# Assignment:
Once you find the line below that contains "- mug [1354,724,1418,758]", write it out along with every later line exactly as given, stopping only when the records end. Omit the pictures.

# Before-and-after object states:

------------------------------------------------------------

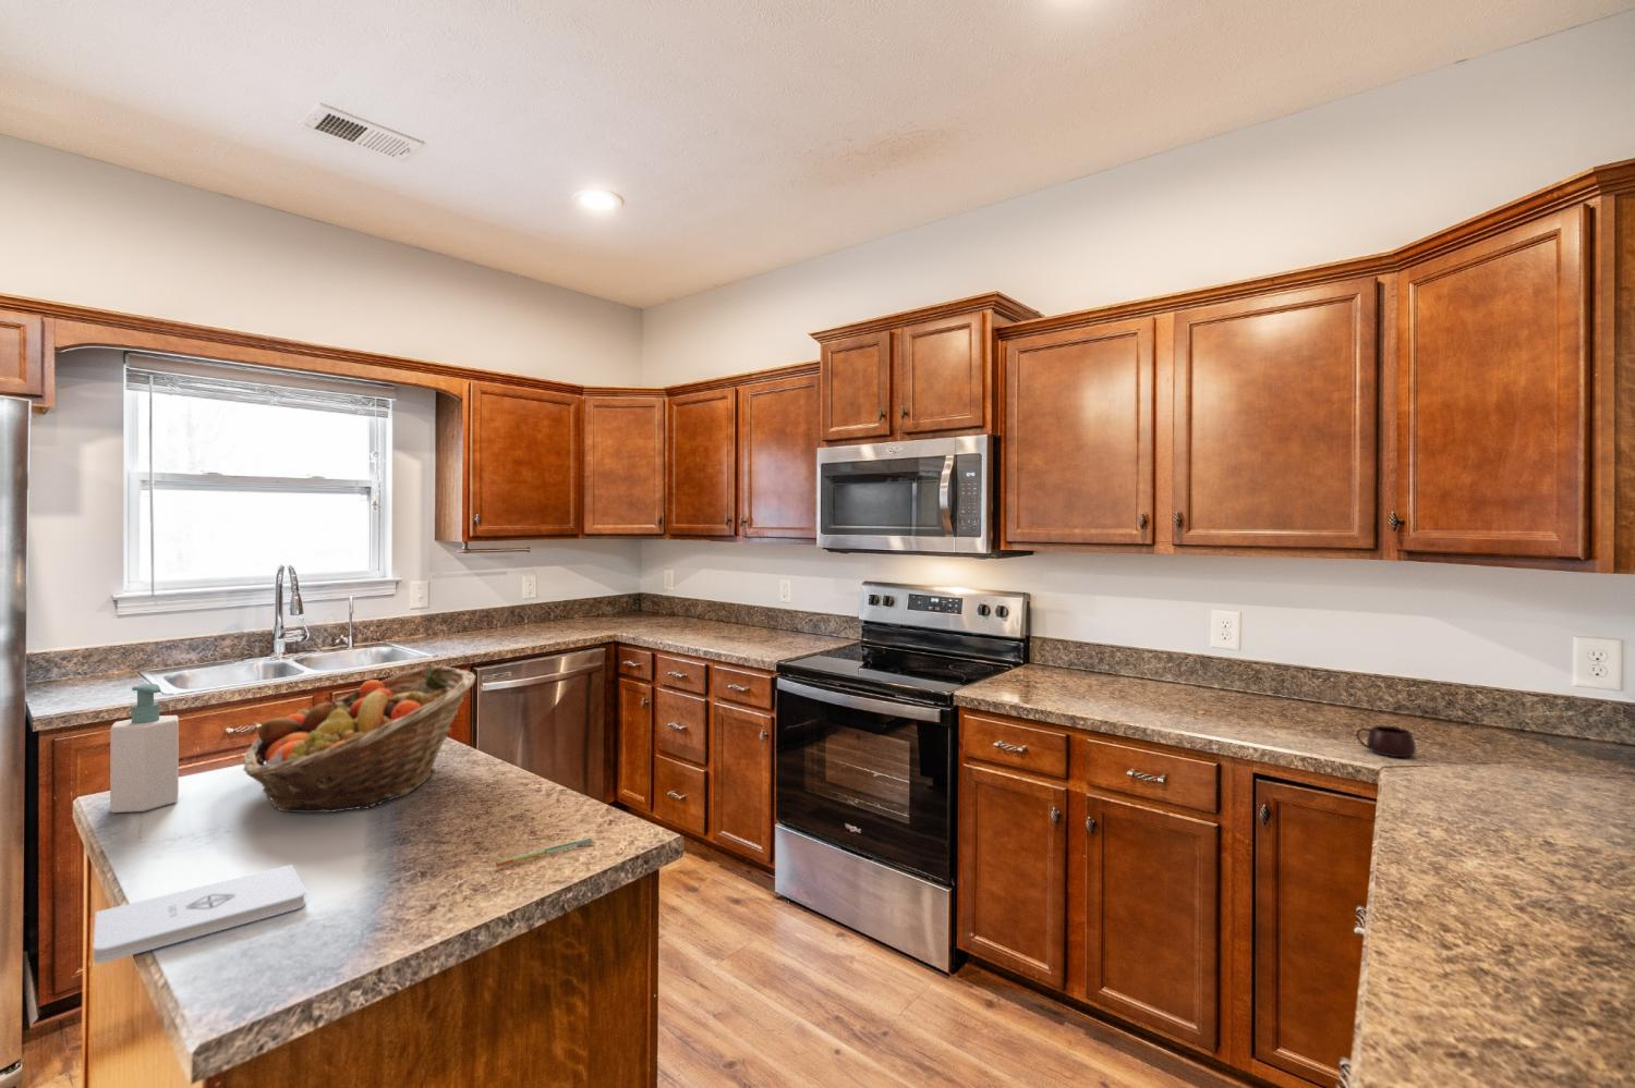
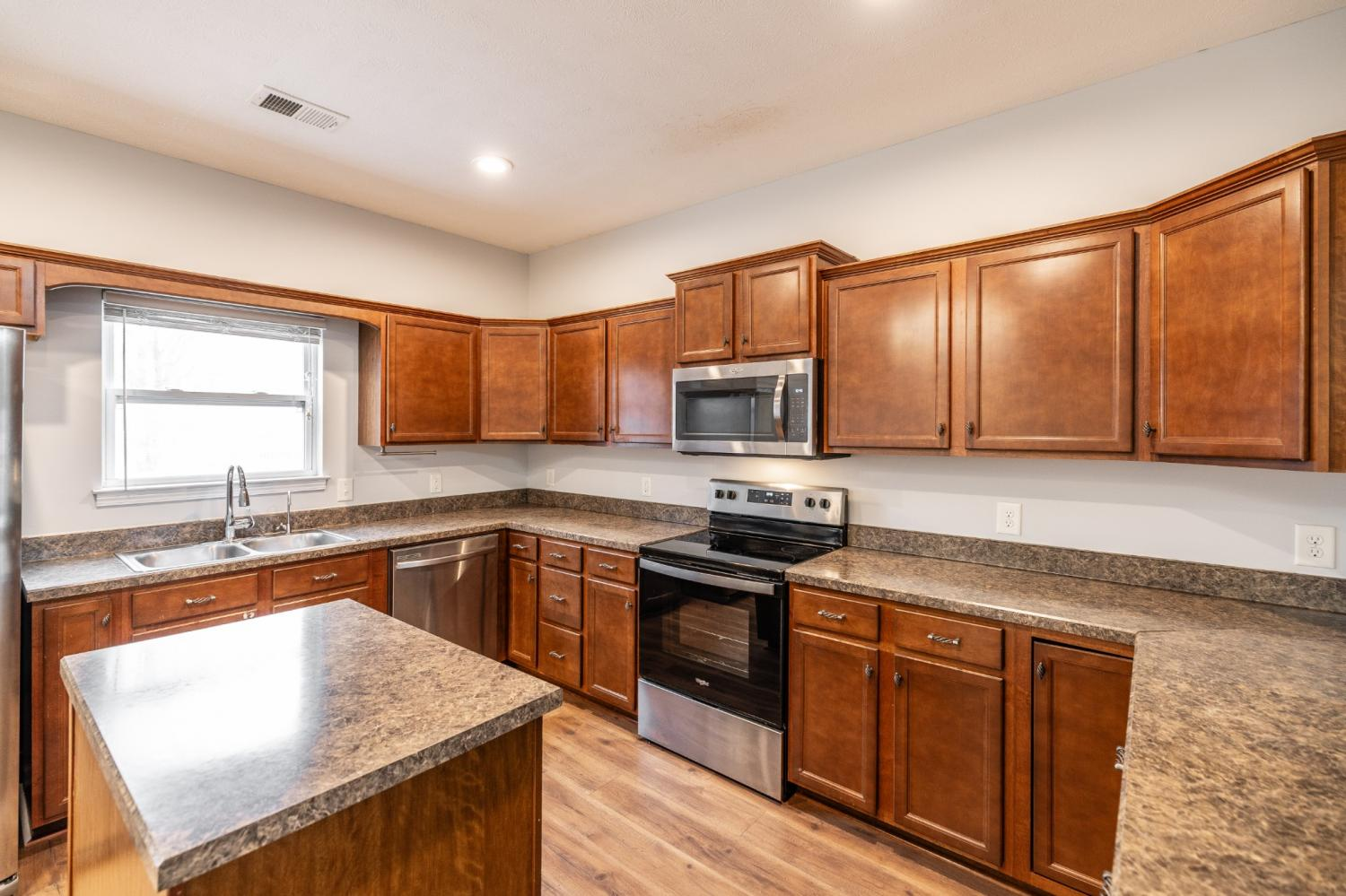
- pen [494,837,593,868]
- fruit basket [242,664,477,814]
- notepad [92,863,307,964]
- mug [1354,724,1418,758]
- soap bottle [109,682,180,814]
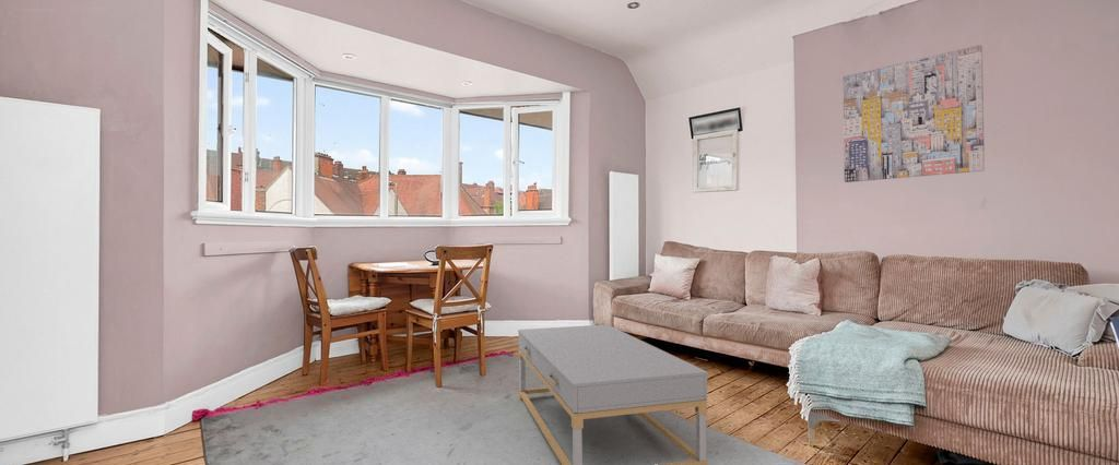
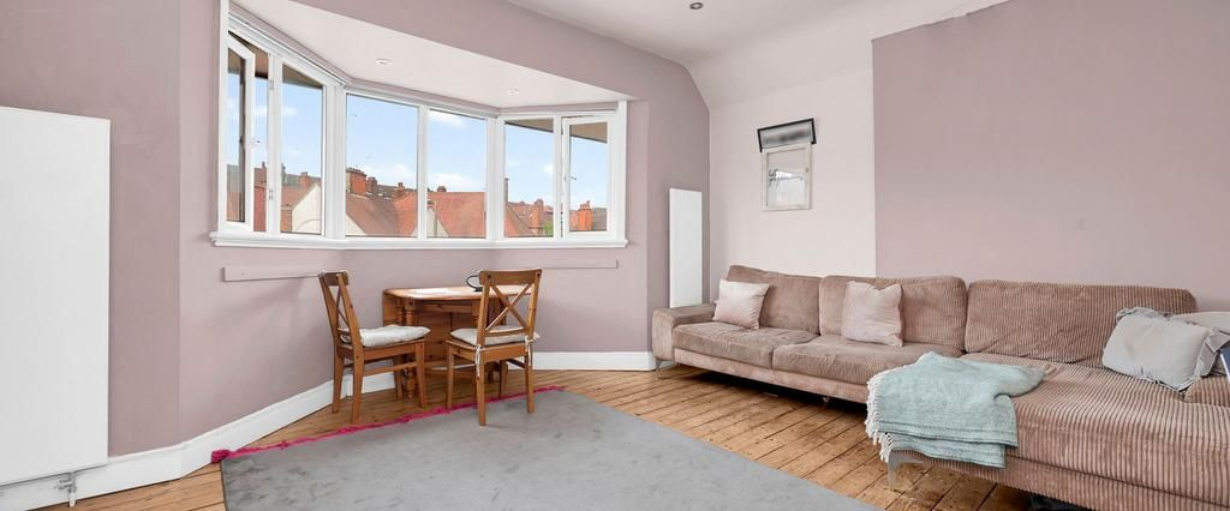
- coffee table [517,324,709,465]
- wall art [843,44,986,183]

------------------------------------------------------------

# Response area:
- mug [1354,724,1418,758]
- soap bottle [109,682,180,814]
- coffee table [517,324,709,465]
- wall art [843,44,986,183]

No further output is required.